## Your goal
For every line in the records that has the word "hand", make a copy.

Stored data:

═══

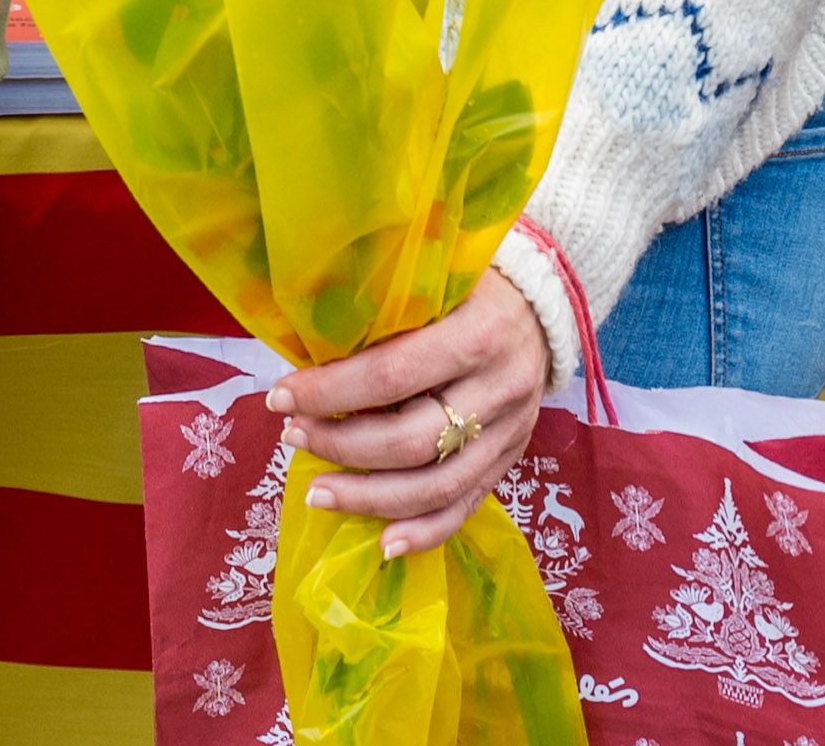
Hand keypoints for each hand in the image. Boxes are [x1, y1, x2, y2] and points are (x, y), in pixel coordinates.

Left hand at [266, 270, 553, 557]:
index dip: (329, 392)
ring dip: (369, 497)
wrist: (544, 306)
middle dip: (341, 446)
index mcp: (479, 332)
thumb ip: (385, 314)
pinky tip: (382, 544)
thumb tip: (304, 349)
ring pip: (438, 486)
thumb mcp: (434, 280)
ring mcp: (511, 432)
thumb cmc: (470, 285)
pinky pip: (467, 506)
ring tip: (316, 493)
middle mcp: (501, 388)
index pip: (392, 374)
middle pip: (412, 440)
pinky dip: (424, 532)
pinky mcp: (511, 459)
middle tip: (292, 438)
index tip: (280, 396)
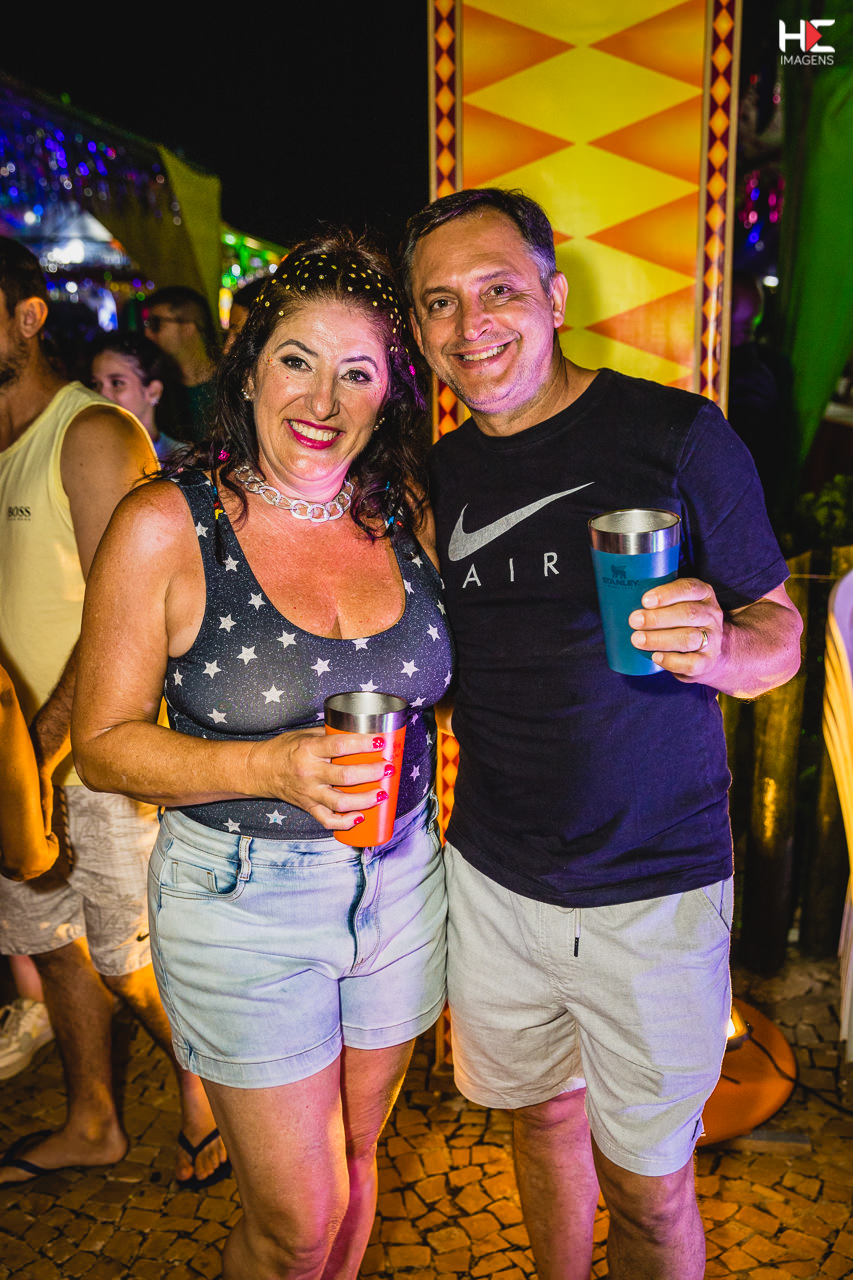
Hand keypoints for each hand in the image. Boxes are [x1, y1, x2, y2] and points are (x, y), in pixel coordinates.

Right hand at [249, 727, 392, 830]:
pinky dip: (345, 822)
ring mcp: (309, 792)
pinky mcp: (308, 806)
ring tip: (381, 794)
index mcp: (309, 749)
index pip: (340, 746)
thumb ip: (330, 736)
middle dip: (371, 773)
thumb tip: (360, 734)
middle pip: (345, 776)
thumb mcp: (306, 735)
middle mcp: (309, 772)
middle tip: (387, 769)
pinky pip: (328, 819)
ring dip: (364, 800)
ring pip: (340, 802)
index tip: (380, 743)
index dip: (362, 745)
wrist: (261, 770)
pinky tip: (360, 818)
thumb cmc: (285, 749)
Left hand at [628, 577, 723, 681]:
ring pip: (689, 638)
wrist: (710, 653)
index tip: (645, 600)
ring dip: (659, 639)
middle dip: (657, 618)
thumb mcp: (678, 604)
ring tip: (637, 639)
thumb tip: (623, 602)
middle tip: (634, 621)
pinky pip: (691, 663)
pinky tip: (655, 656)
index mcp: (704, 595)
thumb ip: (659, 601)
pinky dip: (670, 660)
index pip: (689, 588)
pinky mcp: (708, 662)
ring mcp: (713, 639)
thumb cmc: (683, 623)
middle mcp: (711, 615)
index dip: (667, 593)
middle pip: (688, 613)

═══

## Solution to the exercise
Hand keypoints for each hand in the image. Boxes are [x1, y1, x2, y2] and points are (x, y), in pixel coordinates.
Left hand at [266, 270, 553, 557]:
Hand keypoints for each hand in the image. Boxes are [x1, y1, x2, y2] and points are (x, y), in pixel coordinates.
Right hand at [249, 727, 392, 830]:
Left hand at [628, 577, 723, 681]:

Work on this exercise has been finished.